■ EXERCISE ■
Below are some records; repeat them all exactly, minus the pictures.

■ MATERIAL PROVIDED ■
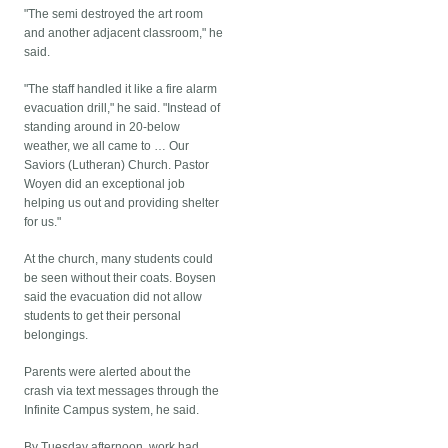
"The semi destroyed the art room
and another adjacent classroom," he
said.
"The staff handled it like a fire alarm
evacuation drill," he said. "Instead of
standing around in 20-below
weather, we all came to … Our
Saviors (Lutheran) Church. Pastor
Woyen did an exceptional job
helping us out and providing shelter
for us."
At the church, many students could
be seen without their coats. Boysen
said the evacuation did not allow
students to get their personal
belongings.
Parents were alerted about the
crash via text messages through the
Infinite Campus system, he said.
By Tuesday afternoon, work had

■ REPLY TO THE EXERCISE ■
"The semi destroyed the art room
and another adjacent classroom," he
said.
"The staff handled it like a fire alarm
evacuation drill," he said. "Instead of
standing around in 20-below
weather, we all came to … Our
Saviors (Lutheran) Church. Pastor
Woyen did an exceptional job
helping us out and providing shelter
for us."
At the church, many students could
be seen without their coats. Boysen
said the evacuation did not allow
students to get their personal
belongings.
Parents were alerted about the
crash via text messages through the
Infinite Campus system, he said.
By Tuesday afternoon, work had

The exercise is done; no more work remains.